—“CURT, ARE COMPLEX IDEAS INACCESSIBLE OR DOES IT JUST TAKE SOME PEOPLE LONGER?”—

While it should take 110 IQ to pass university courses there are people with 100IQ that manage to do it. (not that they’re taking the hardest courses).

As I understand it, it takes a lot longer to learn what exists, longer to learn what must be calculated by substitution, and the meaningful barrier is invention of what does not exist yet.

In other words, to be very good at chess you have to play a lot, and learn a lot of increasingly complex patterns. To be very good at math you have to use it a great deal and be very good at increasingly complex patterns. To be good a programming, you have to use it a great deal and be very good at increasingly complex patterns.
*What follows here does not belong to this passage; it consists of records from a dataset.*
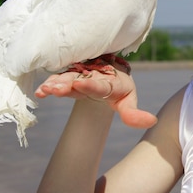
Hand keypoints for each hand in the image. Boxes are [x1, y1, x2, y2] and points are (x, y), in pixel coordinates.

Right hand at [35, 66, 156, 128]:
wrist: (110, 71)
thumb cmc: (119, 89)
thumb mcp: (128, 101)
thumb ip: (134, 113)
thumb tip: (152, 121)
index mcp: (110, 82)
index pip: (100, 84)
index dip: (90, 84)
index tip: (80, 83)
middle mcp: (93, 76)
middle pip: (79, 80)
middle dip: (67, 84)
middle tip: (56, 88)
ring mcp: (80, 75)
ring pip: (67, 78)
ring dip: (56, 84)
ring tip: (45, 89)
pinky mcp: (70, 77)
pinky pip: (59, 80)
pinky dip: (50, 85)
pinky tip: (40, 92)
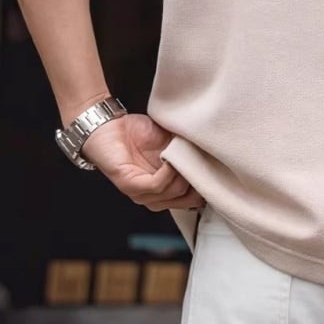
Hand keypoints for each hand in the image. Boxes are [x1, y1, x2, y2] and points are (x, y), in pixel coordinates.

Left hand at [80, 114, 202, 211]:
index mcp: (166, 190)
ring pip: (174, 192)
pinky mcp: (129, 186)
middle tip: (201, 157)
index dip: (206, 183)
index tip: (216, 166)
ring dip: (183, 170)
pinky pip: (156, 185)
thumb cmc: (138, 133)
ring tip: (184, 152)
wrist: (108, 125)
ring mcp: (141, 195)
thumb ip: (187, 152)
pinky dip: (167, 171)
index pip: (194, 199)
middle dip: (197, 178)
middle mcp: (154, 198)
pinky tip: (169, 156)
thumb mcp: (171, 143)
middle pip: (189, 198)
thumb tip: (213, 152)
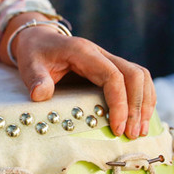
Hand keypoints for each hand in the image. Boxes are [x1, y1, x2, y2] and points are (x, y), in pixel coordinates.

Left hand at [2, 14, 155, 139]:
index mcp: (84, 52)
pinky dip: (142, 98)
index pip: (112, 75)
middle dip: (137, 106)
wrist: (39, 39)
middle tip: (133, 134)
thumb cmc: (34, 52)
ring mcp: (109, 59)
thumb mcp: (29, 63)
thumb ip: (35, 78)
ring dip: (145, 103)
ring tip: (141, 130)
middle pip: (134, 74)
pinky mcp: (112, 67)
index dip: (119, 103)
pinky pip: (136, 79)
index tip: (117, 128)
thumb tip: (41, 94)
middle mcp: (101, 54)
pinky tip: (140, 118)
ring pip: (140, 75)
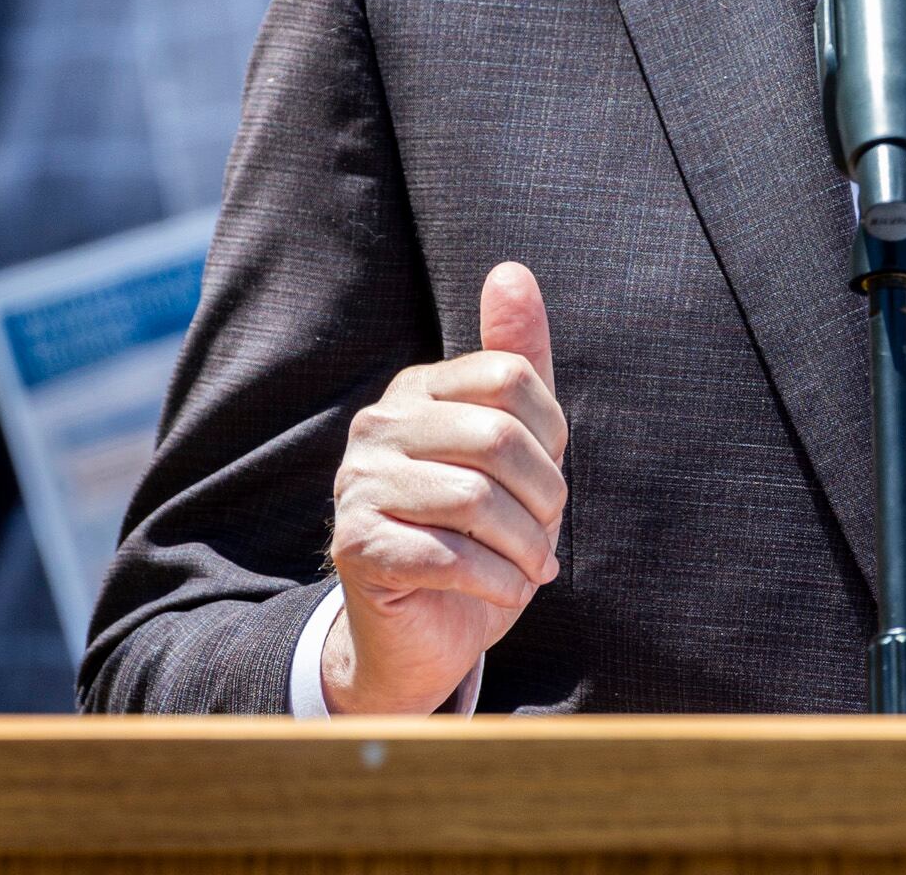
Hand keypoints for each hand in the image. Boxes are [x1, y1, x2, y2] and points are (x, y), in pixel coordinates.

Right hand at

The barrier for people is usually frustration and exhaustion in that learning to apply those patterns by intuition and permutation is actually beyond some people. You would be horrified below 95 at how hard it is for people to learn the most basic things.
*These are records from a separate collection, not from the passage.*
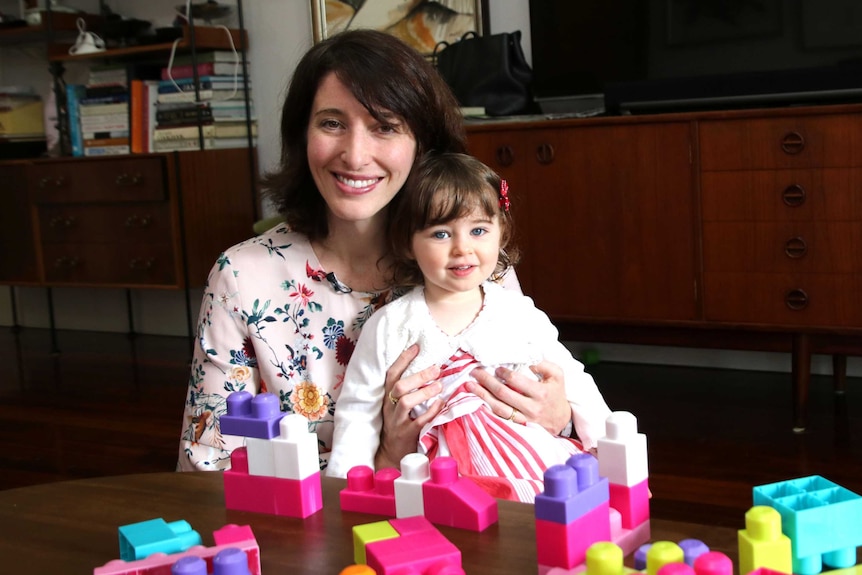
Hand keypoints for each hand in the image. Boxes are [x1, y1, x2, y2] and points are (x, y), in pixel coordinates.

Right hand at [375, 344, 442, 469]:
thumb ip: (408, 389)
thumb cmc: (399, 423)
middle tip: (436, 368)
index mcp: (387, 396)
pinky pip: (418, 421)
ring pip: (405, 402)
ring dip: (424, 392)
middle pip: (398, 386)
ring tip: (439, 386)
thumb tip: (428, 368)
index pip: (391, 373)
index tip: (417, 347)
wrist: (391, 453)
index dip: (403, 359)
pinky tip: (441, 404)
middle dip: (418, 376)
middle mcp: (389, 407)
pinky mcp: (406, 434)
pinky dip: (431, 411)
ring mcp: (396, 421)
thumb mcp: (397, 405)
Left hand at [467, 360, 570, 434]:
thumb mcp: (557, 375)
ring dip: (482, 396)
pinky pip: (499, 418)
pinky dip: (486, 409)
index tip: (496, 367)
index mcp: (540, 393)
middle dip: (487, 381)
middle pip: (503, 394)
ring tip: (469, 386)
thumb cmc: (556, 394)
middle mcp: (531, 408)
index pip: (516, 381)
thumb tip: (526, 359)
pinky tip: (476, 401)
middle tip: (475, 372)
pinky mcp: (518, 426)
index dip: (503, 373)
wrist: (561, 420)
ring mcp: (523, 419)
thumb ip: (544, 364)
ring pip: (498, 408)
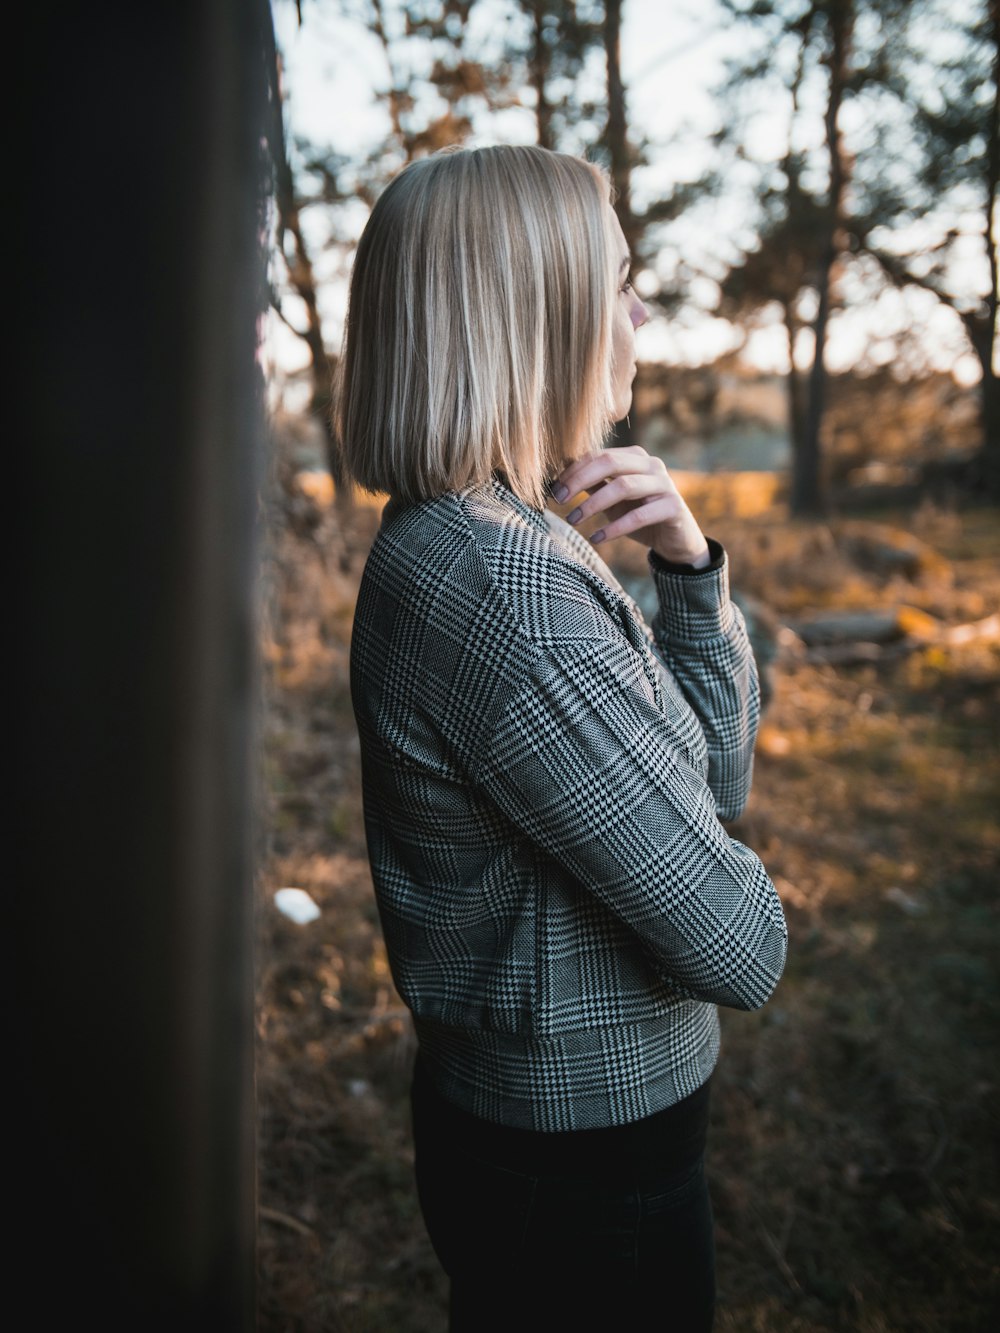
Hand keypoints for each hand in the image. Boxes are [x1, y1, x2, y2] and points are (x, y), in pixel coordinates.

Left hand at [553, 446, 710, 567]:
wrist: (676, 540)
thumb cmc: (639, 515)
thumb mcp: (612, 500)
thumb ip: (592, 486)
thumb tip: (559, 478)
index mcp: (636, 457)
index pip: (599, 455)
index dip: (574, 470)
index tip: (553, 488)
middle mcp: (652, 465)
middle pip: (610, 462)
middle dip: (580, 480)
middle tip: (559, 500)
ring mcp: (665, 484)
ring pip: (624, 486)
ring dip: (593, 504)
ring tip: (573, 521)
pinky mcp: (673, 507)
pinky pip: (639, 516)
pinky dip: (614, 528)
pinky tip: (597, 539)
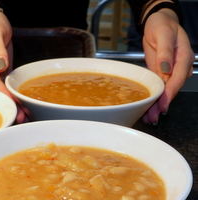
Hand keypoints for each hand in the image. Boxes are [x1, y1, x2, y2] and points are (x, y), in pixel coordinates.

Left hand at [142, 8, 193, 123]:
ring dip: (156, 104)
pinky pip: (157, 86)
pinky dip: (153, 97)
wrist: (158, 22)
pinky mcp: (159, 72)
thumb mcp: (163, 34)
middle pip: (171, 89)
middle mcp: (178, 66)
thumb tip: (166, 67)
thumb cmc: (162, 25)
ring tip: (148, 117)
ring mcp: (169, 70)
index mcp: (183, 57)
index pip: (177, 78)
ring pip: (164, 90)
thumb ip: (165, 51)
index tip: (163, 104)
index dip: (169, 93)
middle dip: (162, 104)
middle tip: (152, 117)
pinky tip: (147, 107)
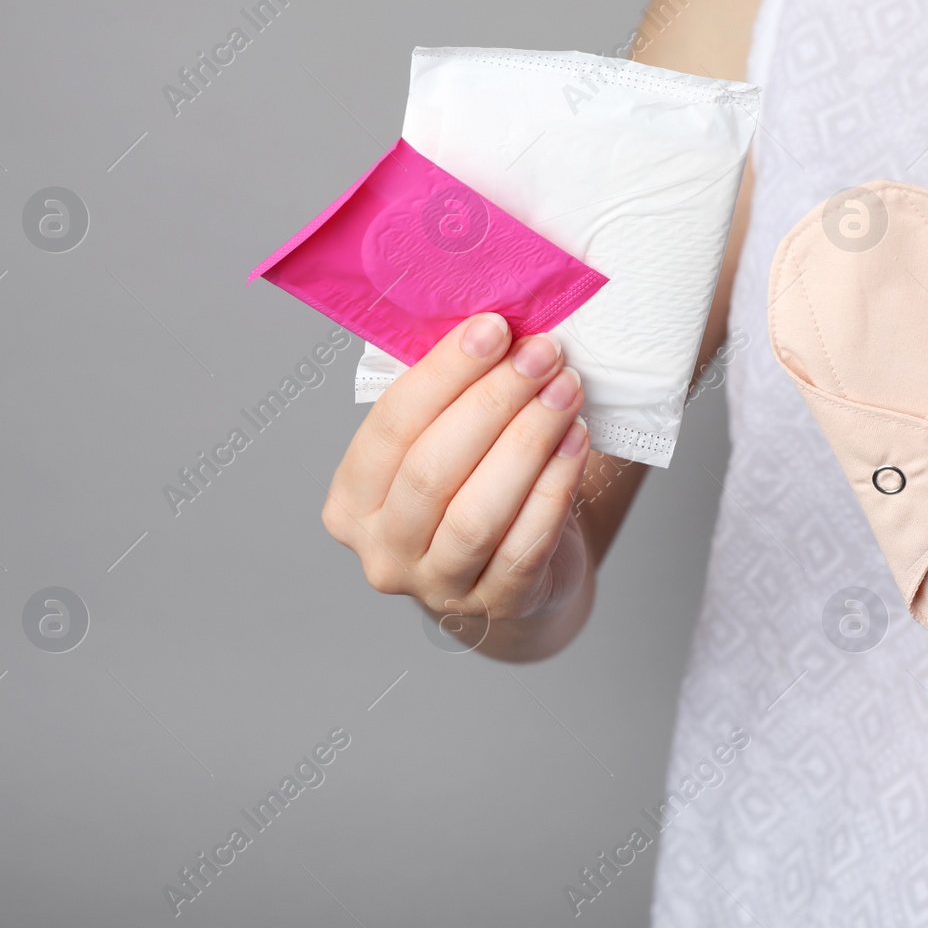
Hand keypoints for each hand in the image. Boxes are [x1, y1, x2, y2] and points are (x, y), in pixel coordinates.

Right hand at [322, 313, 591, 644]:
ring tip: (566, 390)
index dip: (444, 373)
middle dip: (493, 401)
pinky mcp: (497, 606)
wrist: (509, 575)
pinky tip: (576, 441)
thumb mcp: (442, 443)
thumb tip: (490, 321)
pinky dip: (554, 487)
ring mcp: (437, 587)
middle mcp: (382, 550)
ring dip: (528, 441)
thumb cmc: (471, 489)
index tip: (494, 327)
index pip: (391, 427)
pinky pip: (525, 544)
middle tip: (542, 353)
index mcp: (351, 499)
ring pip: (476, 513)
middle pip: (432, 470)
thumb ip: (447, 395)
I find most interesting is those children who are mentally retarded by because of their desire for approval, they will work endlessly to learn some simple thing that they can accomplish on their own.

The real problem we faces as a polity is the Dunning Kruger bias, which is that we tend to assume a little knowledge provides more understanding that it does. The example I understand best, is in the field I understand best, which is economics. In economics you can almost guarantee that the majority of economists will be wrong on any particular question of nuance. The reason being there are only four or five people who understand that question, and all of economics is counter-intuitive (which is why it’s so complicated). Yet all economists opine on some specialization that they are entirely ignorant of. This also mirrors the academic anchoring problem. In that, a survey of 1000 people on the street will yield better predictive results (of observable phenomenon) than the specialists will.

My greatest frustration is the “Island 120” group, which is people able to graduate from non-STEM courses but not STEM courses, and virtue signal that they belong to the island 120’s group, but who vastly overestimate their understanding and vastly over express their confidence. The 120’s are the range where you know enough to be dangerous by convincing a large body of people you know enough. (the media).

This behavior is equivalent to a cult where all members are convinced of their wisdom simply because they all believe the same nonsense. In my understanding of western civilization today, those people play a disproportionate role in information sharing – and most of what they think is nonsense.

Reality is always quite simple, it’s just often less pleasant than we imagine it to be.